**TEXTO EXTRAÍDO:**

'''

Procedimentos invasivos

  • A revascularização é geralmente reservada para os casos em que a terapêutica médica falhou.
  • Complicações major ocorrem em 5 a 9% dos casos, mesmo com operadores experientes.
  • Os procedimentos incluem a angioplastia renal transluminal percutânea ou a cirurgia de bypass aortorrenal.
  • A nefrectomia terapêutica é aconselhada em doentes com hipertensão não controlada e oclusão renovascular unilateral, especialmente se os rins estiverem a funcionar mal (< 15% da TFG total).

Diagnóstico Diferencial

Hipertensão primária (“essencial”)

É a forma mais comum de hipertensão, cuja etiologia é desconhecida. Em 2017, o American College of Cardiology/American Heart Association (ACC/AHA) reformulou as suas definições, que poderão variar entre os diferentes países:

  • Pressão arterial normal: sistólica < 120 mmHg e diastólica < 80 mmHg
  • Pressão arterial elevada: sistólica 120–129 mmHg e diastólica < 80 mmHg
  • Hipertensão estadio 1: sistólica 130–139 mmHg ou diastólica 80–89 mmHg
  • Hipertensão estadio 2: sistólica de pelo menos 140 mmHg ou diastólica de pelo menos 90 mmHg

Causas secundárias de hipertensão

Cinco a dez por cento de todos os casos de hipertensão incluem as seguintes doenças:

  • Doença renal primária: suspeitar se concentração de creatinina sérica elevada e/ou alterações na análise de urina. A doença renal crónica apresenta tipicamente uma redução persistente e progressiva da TFG, mas o diagnóstico diferencial da HRV pode ser difícil.
  • Aldosteronismo primário: é causado habitualmente por um adenoma produtor de aldosterona na glândula suprarrenal ou por hiperplasia bilateral das suprarrenais. As pistas diagnósticas incluem a hipocaliemia e o aumento do rácio da aldosterona plasmática em relação à atividade da renina plasmática.
  • Síndrome da apneia do sono: caraterizada por episódios repetidos de apneia durante a noite devido ao colapso passivo dos músculos faríngeos durante a inspiração. Geralmente ocorre em homens obesos que ressonam alto enquanto dormem. Podem apresentar ainda hipertensão, cefaleias, arritmias cardíacas, sonolência diurna e fadiga, confusão, alterações de personalidade e depressão.

'''

**INFORMAÇÃO EXTRAÍDA:**

'''

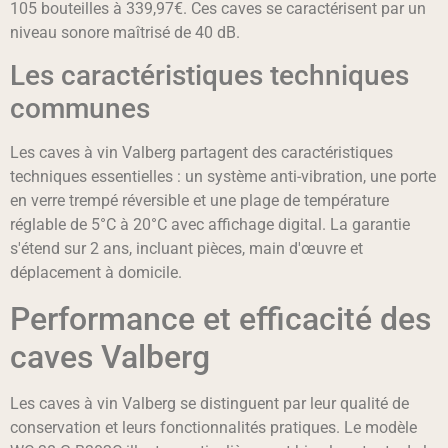
105 bouteilles à 339,97€. Ces caves se caractérisent par un
niveau sonore maîtrisé de 40 dB.
Les caractéristiques techniques
communes
Les caves à vin Valberg partagent des caractéristiques
techniques essentielles : un système anti-vibration, une porte
en verre trempé réversible et une plage de température
réglable de 5°C à 20°C avec affichage digital. La garantie
s'étend sur 2 ans, incluant pièces, main d'œuvre et
déplacement à domicile.
Performance et efficacité des
caves Valberg
Les caves à vin Valberg se distinguent par leur qualité de
conservation et leurs fonctionnalités pratiques. Le modèle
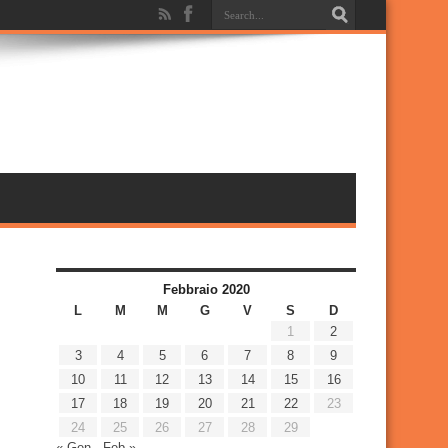
Febbraio 2020
L
M
M
G
V
S
D
1
2
3
4
5
6
7
8
9
10
11
12
13
14
15
16
17
18
19
20
21
22
23
24
25
26
27
28
29
« Gen
Feb »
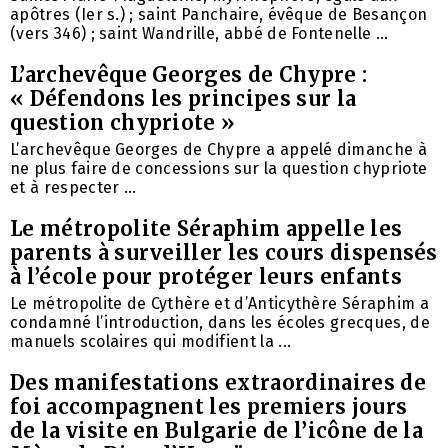
apôtres (Ier s.) ; saint Panchaire, évêque de Besançon
(vers 346) ; saint Wandrille, abbé de Fontenelle ...
L’archevêque Georges de Chypre :
« Défendons les principes sur la
question chypriote »
L’archevêque Georges de Chypre a appelé dimanche à
ne plus faire de concessions sur la question chypriote
et à respecter ...
Le métropolite Séraphim appelle les
parents à surveiller les cours dispensés
à l’école pour protéger leurs enfants
Le métropolite de Cythère et d’Anticythère Séraphim a
condamné l’introduction, dans les écoles grecques, de
manuels scolaires qui modifient la ...
Des manifestations extraordinaires de
foi accompagnent les premiers jours
de la visite en Bulgarie de l’icône de la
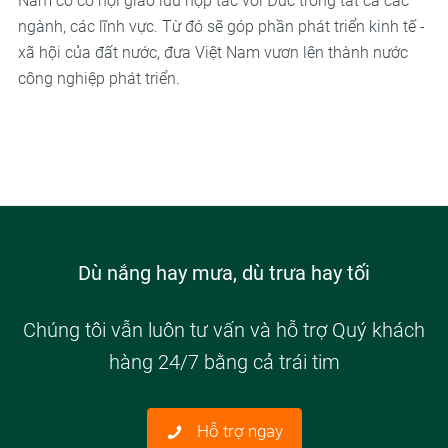
Nam có cơ hội giao lưu hợp tác với Đức trong tất cả các
ngành, các lĩnh vực. Từ đó sẽ góp phần phát triển kinh tế -
xã hội của đất nước, đưa Việt Nam vươn lên thành nước
công nghiệp phát triển.
Dù nắng hay mưa, dù trưa hay tối
Chúng tôi vẫn luôn tư vấn và hỗ trợ Quý khách
hàng 24/7 bằng cả trái tim
Hỗ trợ ngay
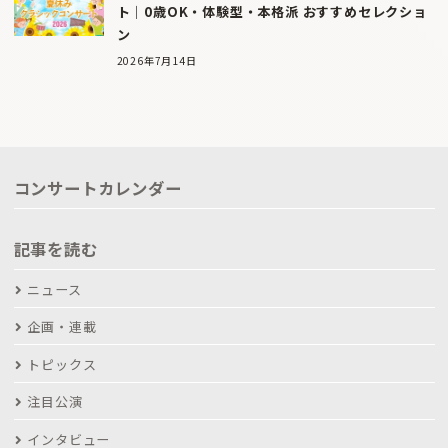
ト｜0歳OK・体験型・本格派 おすすめセレクショ
ン
2026年7月14日
コンサートカレンダー
記事を読む
ニュース
企画・連載
トピックス
注目公演
インタビュー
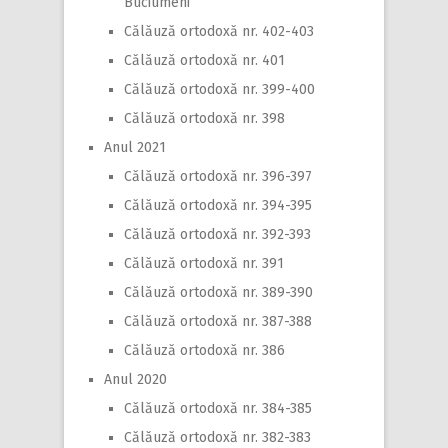
Buciumeni
Călăuză ortodoxă nr. 402-403
Călăuză ortodoxă nr. 401
Călăuză ortodoxă nr. 399-400
Călăuză ortodoxă nr. 398
Anul 2021
Călăuză ortodoxă nr. 396-397
Călăuză ortodoxă nr. 394-395
Călăuză ortodoxă nr. 392-393
Călăuză ortodoxă nr. 391
Călăuză ortodoxă nr. 389-390
Călăuză ortodoxă nr. 387-388
Călăuză ortodoxă nr. 386
Anul 2020
Călăuză ortodoxă nr. 384-385
Călăuză ortodoxă nr. 382-383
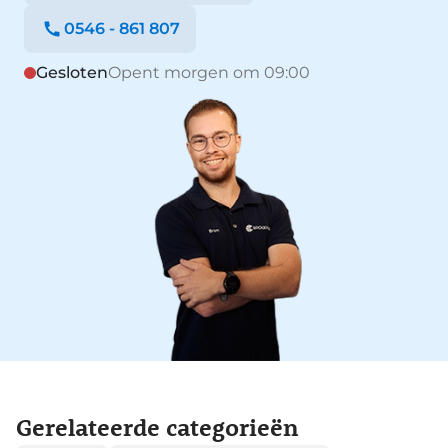
0546 - 861 807
Gesloten
Opent morgen om 09:00
Gerelateerde categorieën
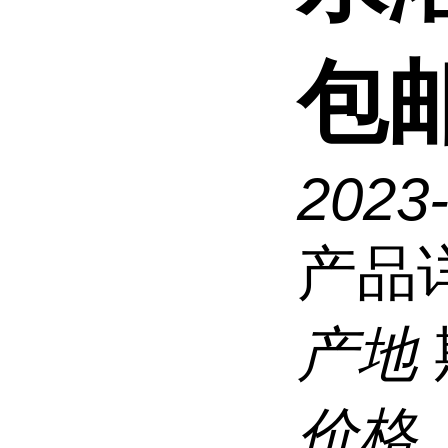
包
2023
产品
产地
价格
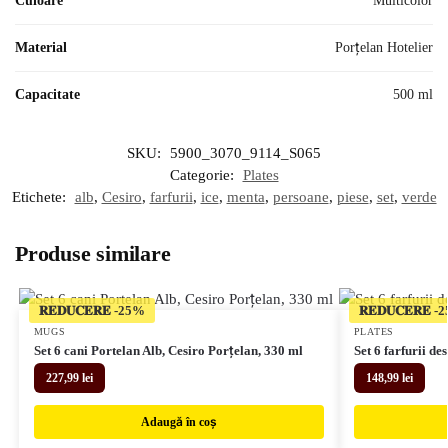
Culoare
Multicolor
Material
Porțelan Hotelier
Capacitate
500 ml
SKU:
5900_3070_9114_S065
Categorie:
Plates
Etichete:
alb
,
Cesiro
,
farfurii
,
ice
,
menta
,
persoane
,
piese
,
set
,
verde
Produse similare
𝐑𝐄𝐃𝐔𝐂𝐄𝐑𝐄
𝐑𝐄𝐃𝐔𝐂𝐄𝐑𝐄
MUGS
PLATES
Set 6 cani Portelan Alb, Cesiro Porțelan, 330 ml
Set 6 farfurii de
227,99
lei
148,99
lei
Adaugă în coș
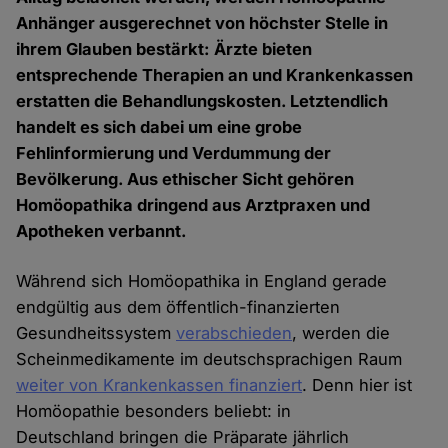
Anhänger ausgerechnet von höchster Stelle in
ihrem Glauben bestärkt: Ärzte bieten
entsprechende Therapien an und Krankenkassen
erstatten die Behandlungskosten. Letztendlich
handelt es sich dabei um eine grobe
Fehlinformierung und Verdummung der
Bevölkerung. Aus ethischer Sicht gehören
Homöopathika dringend aus Arztpraxen und
Apotheken verbannt.
Während sich Homöopathika in England gerade
endgültig aus dem öffentlich-finanzierten
Gesundheitssystem
verabschieden
, werden die
Scheinmedikamente im deutschsprachigen Raum
weiter von Krankenkassen finanziert
. Denn hier ist
Homöopathie besonders beliebt: in
Deutschland bringen die Präparate jährlich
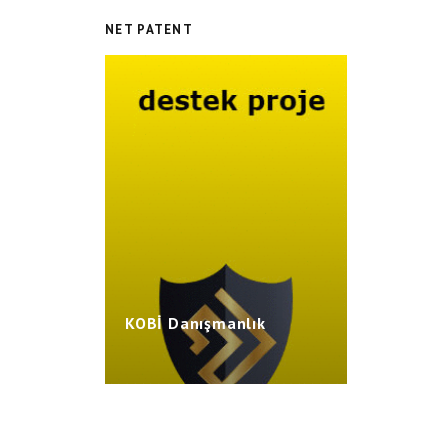
NET PATENT
Danışmanlık
KOBİ Danışmanlık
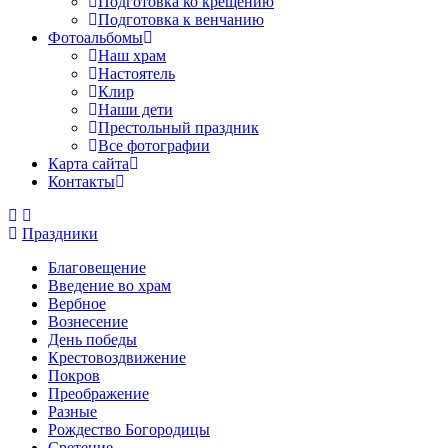
Подготовка ко крещению
Подготовка к венчанию
Фотоальбомы
Наш храм
Настоятель
Клир
Наши дети
Престольный праздник
Все фотографии
Карта сайта
Контакты
Праздники
Благовещение
Введение во храм
Вербное
Вознесение
День победы
Крестовоздвижение
Покров
Преображение
Разные
Рождество Богородицы
Сретение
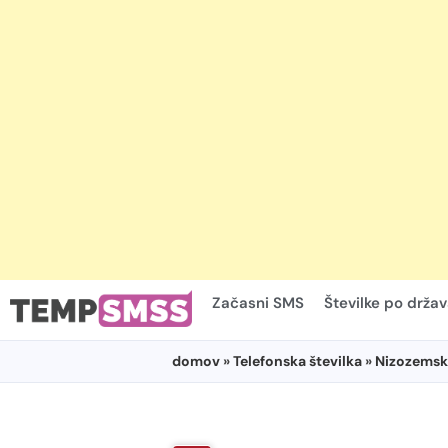
Začasni SMS
Številke po drža
domov
»
Telefonska številka
»
Nizozemsk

'''

Transcreva, sem alterações, o trecho do texto sobre hipertensão que começa em "Causas secundárias de" e vai até "da renina plasmática.", incluindo estas palavras.

Causas secundárias de hipertensão

Cinco a dez por cento de todos os casos de hipertensão incluem as seguintes doenças:

  • Doença renal primária: suspeitar se concentração de creatinina sérica elevada e/ou alterações na análise de urina. A doença renal crónica apresenta tipicamente uma redução persistente e progressiva da TFG, mas o diagnóstico diferencial da HRV pode ser difícil.
  • Aldosteronismo primário: é causado habitualmente por um adenoma produtor de aldosterona na glândula suprarrenal ou por hiperplasia bilateral das suprarrenais. As pistas diagnósticas incluem a hipocaliemia e o aumento do rácio da aldosterona plasmática em relação à atividade da renina plasmática.